--- AVAILABLE DATA Enclosed Below ---

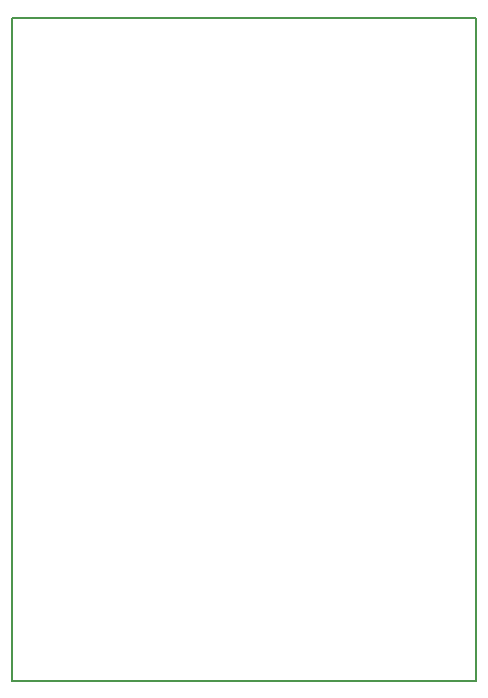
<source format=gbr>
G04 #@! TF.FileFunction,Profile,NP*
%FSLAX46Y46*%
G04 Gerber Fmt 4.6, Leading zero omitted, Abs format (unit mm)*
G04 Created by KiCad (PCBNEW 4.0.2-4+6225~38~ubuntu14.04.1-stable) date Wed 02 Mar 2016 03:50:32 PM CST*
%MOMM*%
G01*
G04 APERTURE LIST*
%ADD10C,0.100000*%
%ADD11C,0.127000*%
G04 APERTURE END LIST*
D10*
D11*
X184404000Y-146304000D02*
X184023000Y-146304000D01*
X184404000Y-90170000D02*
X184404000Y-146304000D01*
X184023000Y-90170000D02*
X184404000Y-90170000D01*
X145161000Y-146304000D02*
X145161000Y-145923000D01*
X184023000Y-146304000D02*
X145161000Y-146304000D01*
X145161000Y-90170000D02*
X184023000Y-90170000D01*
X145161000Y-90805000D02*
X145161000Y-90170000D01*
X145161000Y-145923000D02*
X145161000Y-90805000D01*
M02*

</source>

--- End of Enclosed AVAILABLE DATA ---

* **REQUIRED ACTION**
Scan the listing above for the word "APERTURE" and show each line where it is found.

* **TASK OUTPUT**
G04 APERTURE LIST*
G04 APERTURE END LIST*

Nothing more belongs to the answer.